Alpine, Renault, Celebrations… what's going on here?
You may be too young to remember the original Alpine sports cars, but they were drop-dead gorgeous racers that not only made passers-by pass out on the roads during the 1960s and 1970s, but also impressed in various rally and circuit events. Oh, and they were typically powered by rear-mounted Renault engines, hence the Renault link.
All I can think about now is tinned chocolates. What has it got to do with Le Mans?
It was busy 'celebrating' an Alpine-backed LMP2 racecar at this year's 24-hour event, while simultaneously setting the rumour mill in full swing with stories of an upcoming Alpine speed machine for the road. The Celebration provides the best indication yet of what a two-seater sports car from the Renault alliance could look like.
There's no word on engines but we do know that it will be mounted in the middle for optimum performance.
Boo, hiss. You must know something about power and stuff...
Well, the most recent Alpine A110-50 concept was powered by the stonking V6 from the Renault Mégane Trophy race car, but industry insiders believe a production version would use a much more sensible unit in order to adhere to the lightweight/low-power mantra of the original cars.
That's a bit boring, isn't it?
If you're only interested in hypercars that develop in excess of 800bhp, you will be bored to tears. But combine the 250bhp 2.0-litre unit from Renault's current hot hatch range with rear-wheel-drive and razor-sharp handling and you have the recipe for a very exciting little machine.

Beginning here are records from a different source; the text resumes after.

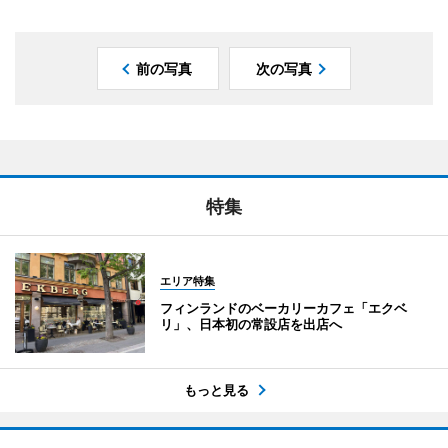
前の写真
次の写真
特集
エリア特集
フィンランドのベーカリーカフェ「エクベ
リ」、日本初の常設店を出店へ
もっと見る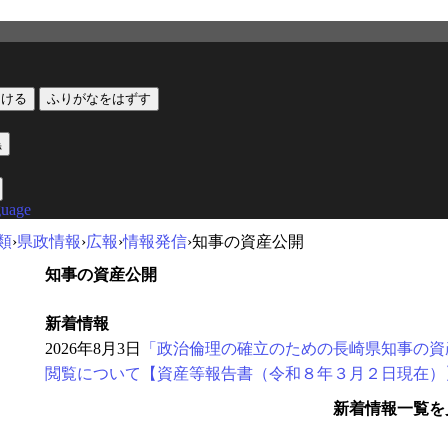
つける
ふりがなをはずす
黒
guage
類
›
県政情報
›
広報
›
情報発信
›
知事の資産公開
知事の資産公開
新着情報
2026年8月3日
「政治倫理の確立のための長崎県知事の資
閲覧について【資産等報告書（令和８年３月２日現在）
新着情報一覧を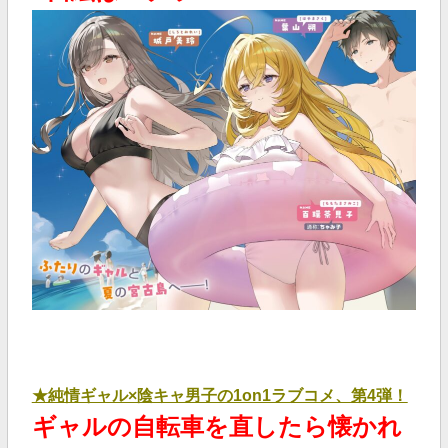
★純情ギャル×陰キャ男子の1on1ラブコメ、第4弾！
ギャルの自転車を直したら懐かれ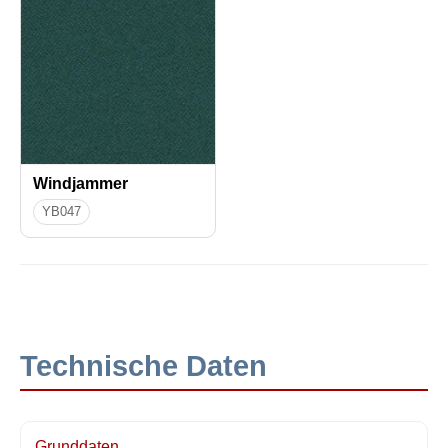
Windjammer
YB047
Technische Daten
Grunddaten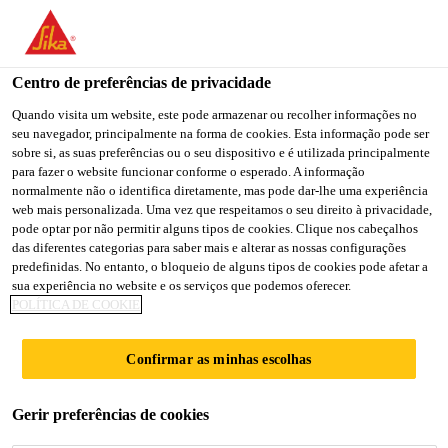
You are accessing "Sika Brasil", it seems you are accessing it
from "Estados Unidos". We have a dedicated website for your
country.
Centro de preferências de privacidade
Construção
...
ImperSika®
TO
Quando visita um website, este pode armazenar ou recolher informações no
STAY ON THE SIKA
SELECT A
seu navegador, principalmente na forma de cookies. Esta informação pode ser
SIKA
BRASIL WEBSITE
COUNTRY
sobre si, as suas preferências ou o seu dispositivo e é utilizada principalmente
USA
para fazer o website funcionar conforme o esperado. A informação
normalmente não o identifica diretamente, mas pode dar-lhe uma experiência
web mais personalizada. Uma vez que respeitamos o seu direito à privacidade,
ImperSika®
Sika Brasil
pode optar por não permitir alguns tipos de cookies. Clique nos cabeçalhos
das diferentes categorias para saber mais e alterar as nossas configurações
predefinidas. No entanto, o bloqueio de alguns tipos de cookies pode afetar a
Aditivo liquido impermeabilizante e
sua experiência no website e os serviços que podemos oferecer.
POLÍTICA DE COOKIE
plastificante para argamassa
ImperSika® é um aditivo para impermeabilizar
Confirmar as minhas escolhas
argamassas que adicionalmente possui um efeito
plastificante permitindo melhorar a trabalhabilidade
Gerir preferências de cookies
das argamassas sem necessidade de aumentar a água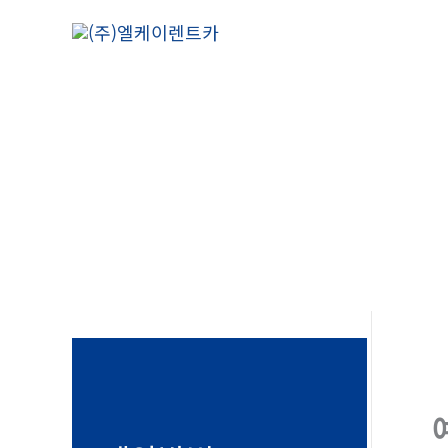
콘
텐
츠
로
건
너
뛰
기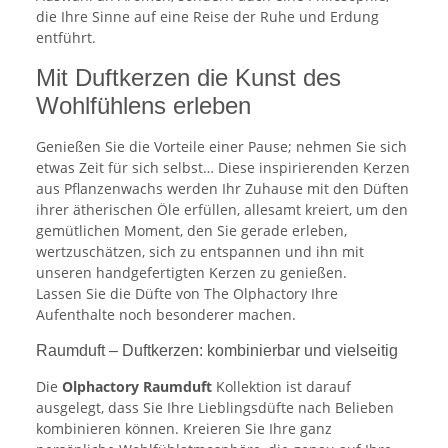
die Ihre Sinne auf eine Reise der Ruhe und Erdung
entführt.
Mit Duftkerzen die Kunst des
Wohlfühlens erleben
Genießen Sie die Vorteile einer Pause; nehmen Sie sich
etwas Zeit für sich selbst… Diese inspirierenden Kerzen
aus Pflanzenwachs werden Ihr Zuhause mit den Düften
ihrer ätherischen Öle erfüllen, allesamt kreiert, um den
gemütlichen Moment, den Sie gerade erleben,
wertzuschätzen, sich zu entspannen und ihn mit
unseren handgefertigten Kerzen zu genießen.
Lassen Sie die Düfte von The Olphactory Ihre
Aufenthalte noch besonderer machen.
Raumduft – Duftkerzen: kombinierbar und vielseitig
Die
Olphactory Raumduft
Kollektion ist darauf
ausgelegt, dass Sie Ihre Lieblingsdüfte nach Belieben
kombinieren können. Kreieren Sie Ihre ganz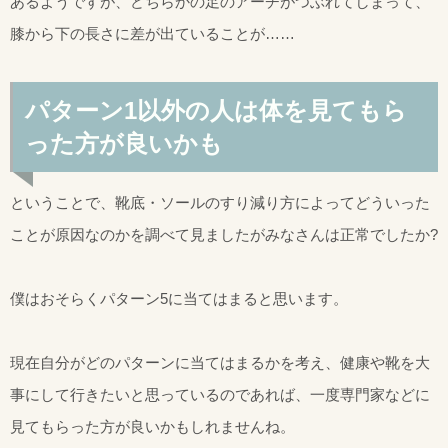
あるようですが、どちらかの足のアーチがつぶれてしまって、
膝から下の長さに差が出ていることが……
パターン1以外の人は体を見てもら
った方が良いかも
ということで、靴底・ソールのすり減り方によってどういった
ことが原因なのかを調べて見ましたがみなさんは正常でしたか?
僕はおそらくパターン5に当てはまると思います。
現在自分がどのパターンに当てはまるかを考え、健康や靴を大
事にして行きたいと思っているのであれば、一度専門家などに
見てもらった方が良いかもしれませんね。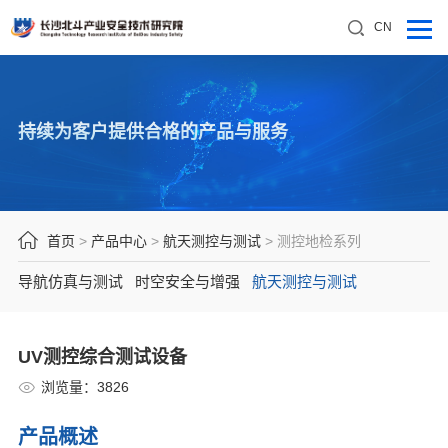
CN
持续为客户提供合格的产品与服务
首页
>
产品中心
>
航天测控与测试
>
测控地检系列
导航仿真与测试
时空安全与增强
航天测控与测试
UV测控综合测试设备
浏览量：
3826
产品概述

Aren't there enough of those kind of cars around already?
You can never have too many fizzy little sports cars, but you sort of have a point. Porsche has the all-conquering Cayman, Alfa Romeo will sell you a 4C, Audi's new TT is brilliant and Lotus has an entire showroom filled with rivals. But hey, it looks cool, doesn't it?
Yeah it looks nice, but it will have to be priced keenly if it is to succeed...
Crikey, have you just digested a car mag or something? Expect Alpine to charge somewhere between £30,000-£50,000 (upwards of ₹30-50 lacs) for its road-going model. A big ask for an unproven marque.